What you are asked to do: Exact copy, no pictures: restate each entry below word for word.

Data extracted from a collection:

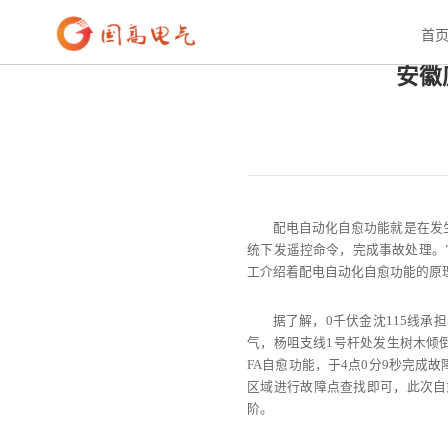
首页
>
新闻资讯
>
行业资讯
首
安徽
配电自动化自愈功能就是在发
统下发遥控命令，完成事故处理。
工介绍着配电自动化自愈功能的原
据了解，0千伏金沈115线
气，杨咀支线1号杆处发生树木倾倒
FA自愈功能，于4点0分9秒完成
区域进行故障点查找即可，此次自
阶。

Task output:
首页
>
新闻资讯
>
行业资讯
首
安徽
配电自动化自愈功能就是在发
统下发遥控命令，完成事故处理。
工介绍着配电自动化自愈功能的原
据了解，0千伏金沈115线
气，杨咀支线1号杆处发生树木倾倒
FA自愈功能，于4点0分9秒完成
区域进行故障点查找即可，此次自
阶。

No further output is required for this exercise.